Retype, word for word, each line between the lines holding "brown stain shows" and "micrograph reveals no", inclusive, and leave the rest of the data alone.

**Dataset records:**
★ ★ ★ ★ ★

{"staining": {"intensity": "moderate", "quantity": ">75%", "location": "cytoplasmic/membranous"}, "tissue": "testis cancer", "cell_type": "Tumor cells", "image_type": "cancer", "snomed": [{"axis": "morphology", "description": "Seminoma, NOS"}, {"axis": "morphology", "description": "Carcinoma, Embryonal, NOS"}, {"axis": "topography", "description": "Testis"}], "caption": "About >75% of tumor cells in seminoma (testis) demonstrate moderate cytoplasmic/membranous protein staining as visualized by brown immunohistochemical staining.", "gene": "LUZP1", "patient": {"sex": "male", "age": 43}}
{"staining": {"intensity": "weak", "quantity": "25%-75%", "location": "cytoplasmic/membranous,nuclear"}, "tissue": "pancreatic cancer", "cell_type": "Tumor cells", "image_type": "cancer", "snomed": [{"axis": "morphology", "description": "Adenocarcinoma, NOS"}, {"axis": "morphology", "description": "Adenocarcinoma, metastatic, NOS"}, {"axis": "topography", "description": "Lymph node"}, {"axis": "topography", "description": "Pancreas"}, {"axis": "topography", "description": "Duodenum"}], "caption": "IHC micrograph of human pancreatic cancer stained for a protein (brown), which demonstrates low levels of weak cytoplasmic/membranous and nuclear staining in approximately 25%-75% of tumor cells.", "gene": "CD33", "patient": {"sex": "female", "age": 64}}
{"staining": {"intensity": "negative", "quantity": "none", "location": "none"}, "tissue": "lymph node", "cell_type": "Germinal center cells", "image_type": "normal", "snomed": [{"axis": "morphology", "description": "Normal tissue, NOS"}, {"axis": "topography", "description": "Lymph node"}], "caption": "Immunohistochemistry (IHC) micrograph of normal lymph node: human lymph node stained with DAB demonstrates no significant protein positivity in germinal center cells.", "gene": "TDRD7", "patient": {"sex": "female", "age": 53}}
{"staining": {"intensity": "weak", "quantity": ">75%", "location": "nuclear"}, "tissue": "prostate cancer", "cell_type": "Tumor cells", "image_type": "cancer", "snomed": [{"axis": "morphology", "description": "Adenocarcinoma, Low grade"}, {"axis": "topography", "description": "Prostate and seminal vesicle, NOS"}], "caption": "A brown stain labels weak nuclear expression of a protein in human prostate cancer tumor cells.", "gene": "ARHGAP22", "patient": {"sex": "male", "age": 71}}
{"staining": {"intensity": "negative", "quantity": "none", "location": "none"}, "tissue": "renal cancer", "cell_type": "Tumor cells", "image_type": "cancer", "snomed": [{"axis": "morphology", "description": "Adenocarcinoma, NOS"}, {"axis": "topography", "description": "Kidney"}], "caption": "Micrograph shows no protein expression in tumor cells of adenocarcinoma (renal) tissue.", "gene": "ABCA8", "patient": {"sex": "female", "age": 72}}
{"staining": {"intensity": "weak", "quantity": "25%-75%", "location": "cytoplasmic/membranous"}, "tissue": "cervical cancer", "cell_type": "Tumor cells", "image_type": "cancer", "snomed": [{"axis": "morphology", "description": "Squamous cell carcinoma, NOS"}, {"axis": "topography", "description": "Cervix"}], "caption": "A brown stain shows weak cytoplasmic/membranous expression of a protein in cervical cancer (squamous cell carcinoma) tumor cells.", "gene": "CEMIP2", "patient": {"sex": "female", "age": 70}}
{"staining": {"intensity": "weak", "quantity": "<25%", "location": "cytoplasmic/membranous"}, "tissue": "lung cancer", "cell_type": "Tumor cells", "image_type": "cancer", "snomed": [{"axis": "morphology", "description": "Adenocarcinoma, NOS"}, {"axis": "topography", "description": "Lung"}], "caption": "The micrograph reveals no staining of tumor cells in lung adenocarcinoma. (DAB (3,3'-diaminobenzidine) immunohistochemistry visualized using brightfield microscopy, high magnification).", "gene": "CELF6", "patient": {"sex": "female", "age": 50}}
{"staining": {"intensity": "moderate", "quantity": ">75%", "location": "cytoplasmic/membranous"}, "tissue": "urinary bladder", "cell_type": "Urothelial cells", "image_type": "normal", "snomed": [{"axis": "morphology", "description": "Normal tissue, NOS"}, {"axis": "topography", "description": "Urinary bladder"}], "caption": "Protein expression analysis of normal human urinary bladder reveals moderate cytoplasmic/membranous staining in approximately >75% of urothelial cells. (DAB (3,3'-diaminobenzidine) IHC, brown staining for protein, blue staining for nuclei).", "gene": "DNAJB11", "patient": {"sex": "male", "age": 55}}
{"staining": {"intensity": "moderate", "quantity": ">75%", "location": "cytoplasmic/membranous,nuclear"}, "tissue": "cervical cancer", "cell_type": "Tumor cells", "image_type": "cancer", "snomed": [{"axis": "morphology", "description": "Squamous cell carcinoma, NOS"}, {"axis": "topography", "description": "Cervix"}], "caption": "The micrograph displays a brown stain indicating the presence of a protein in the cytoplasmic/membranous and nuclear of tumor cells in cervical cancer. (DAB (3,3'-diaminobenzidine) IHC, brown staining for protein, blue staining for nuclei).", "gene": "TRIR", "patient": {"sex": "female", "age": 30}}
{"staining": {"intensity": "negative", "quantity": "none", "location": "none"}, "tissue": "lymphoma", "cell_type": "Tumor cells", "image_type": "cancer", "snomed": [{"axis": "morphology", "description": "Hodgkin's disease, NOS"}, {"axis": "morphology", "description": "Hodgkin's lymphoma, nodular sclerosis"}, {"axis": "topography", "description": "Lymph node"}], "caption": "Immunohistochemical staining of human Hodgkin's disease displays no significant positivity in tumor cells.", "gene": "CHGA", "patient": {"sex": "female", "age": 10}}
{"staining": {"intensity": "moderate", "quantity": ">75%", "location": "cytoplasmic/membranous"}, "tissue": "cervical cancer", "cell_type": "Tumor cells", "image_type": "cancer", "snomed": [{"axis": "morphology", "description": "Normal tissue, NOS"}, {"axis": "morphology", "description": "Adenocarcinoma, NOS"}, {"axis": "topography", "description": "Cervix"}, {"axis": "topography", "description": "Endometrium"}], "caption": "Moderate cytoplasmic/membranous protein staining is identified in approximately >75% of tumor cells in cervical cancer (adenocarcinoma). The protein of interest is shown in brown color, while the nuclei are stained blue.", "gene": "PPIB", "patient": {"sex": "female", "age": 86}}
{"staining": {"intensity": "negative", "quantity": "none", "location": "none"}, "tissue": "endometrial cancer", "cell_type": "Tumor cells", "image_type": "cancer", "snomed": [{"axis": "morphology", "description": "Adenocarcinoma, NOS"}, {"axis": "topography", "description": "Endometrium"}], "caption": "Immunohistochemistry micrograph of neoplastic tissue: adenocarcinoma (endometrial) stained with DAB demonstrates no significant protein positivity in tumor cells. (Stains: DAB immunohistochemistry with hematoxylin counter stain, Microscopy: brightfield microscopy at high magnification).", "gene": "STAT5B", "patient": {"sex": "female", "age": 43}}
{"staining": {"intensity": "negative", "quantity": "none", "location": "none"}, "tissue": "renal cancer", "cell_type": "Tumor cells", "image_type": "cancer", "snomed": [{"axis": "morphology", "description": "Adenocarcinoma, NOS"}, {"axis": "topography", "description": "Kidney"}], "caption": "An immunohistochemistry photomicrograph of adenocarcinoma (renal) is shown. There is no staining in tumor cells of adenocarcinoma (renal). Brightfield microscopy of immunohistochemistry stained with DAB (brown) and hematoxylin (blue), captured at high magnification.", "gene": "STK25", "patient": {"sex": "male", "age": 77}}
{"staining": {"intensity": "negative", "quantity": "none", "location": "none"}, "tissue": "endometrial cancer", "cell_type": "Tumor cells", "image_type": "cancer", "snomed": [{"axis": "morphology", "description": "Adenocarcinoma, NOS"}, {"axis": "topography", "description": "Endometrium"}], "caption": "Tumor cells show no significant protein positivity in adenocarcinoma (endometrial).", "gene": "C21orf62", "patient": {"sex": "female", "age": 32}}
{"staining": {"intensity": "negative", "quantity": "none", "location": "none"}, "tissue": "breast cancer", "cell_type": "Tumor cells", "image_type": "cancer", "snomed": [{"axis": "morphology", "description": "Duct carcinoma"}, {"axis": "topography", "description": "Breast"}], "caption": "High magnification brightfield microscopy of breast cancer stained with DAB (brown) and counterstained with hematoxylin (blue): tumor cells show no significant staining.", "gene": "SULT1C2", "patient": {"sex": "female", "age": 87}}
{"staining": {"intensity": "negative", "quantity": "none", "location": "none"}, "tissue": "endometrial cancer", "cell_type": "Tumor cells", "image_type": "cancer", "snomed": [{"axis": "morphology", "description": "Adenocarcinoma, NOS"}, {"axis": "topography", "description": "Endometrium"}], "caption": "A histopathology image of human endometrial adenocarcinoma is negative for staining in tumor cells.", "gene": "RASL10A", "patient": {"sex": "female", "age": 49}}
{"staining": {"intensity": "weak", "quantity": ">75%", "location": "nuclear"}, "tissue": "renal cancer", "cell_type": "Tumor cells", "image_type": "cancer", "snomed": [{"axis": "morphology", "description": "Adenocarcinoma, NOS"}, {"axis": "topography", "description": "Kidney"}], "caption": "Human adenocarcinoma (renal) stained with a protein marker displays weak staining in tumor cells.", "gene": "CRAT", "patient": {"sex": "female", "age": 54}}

★ ★ ★ ★ ★

**Task response:**
{"staining": {"intensity": "weak", "quantity": "25%-75%", "location": "cytoplasmic/membranous"}, "tissue": "cervical cancer", "cell_type": "Tumor cells", "image_type": "cancer", "snomed": [{"axis": "morphology", "description": "Squamous cell carcinoma, NOS"}, {"axis": "topography", "description": "Cervix"}], "caption": "A brown stain shows weak cytoplasmic/membranous expression of a protein in cervical cancer (squamous cell carcinoma) tumor cells.", "gene": "CEMIP2", "patient": {"sex": "female", "age": 70}}
{"staining": {"intensity": "weak", "quantity": "<25%", "location": "cytoplasmic/membranous"}, "tissue": "lung cancer", "cell_type": "Tumor cells", "image_type": "cancer", "snomed": [{"axis": "morphology", "description": "Adenocarcinoma, NOS"}, {"axis": "topography", "description": "Lung"}], "caption": "The micrograph reveals no staining of tumor cells in lung adenocarcinoma. (DAB (3,3'-diaminobenzidine) immunohistochemistry visualized using brightfield microscopy, high magnification).", "gene": "CELF6", "patient": {"sex": "female", "age": 50}}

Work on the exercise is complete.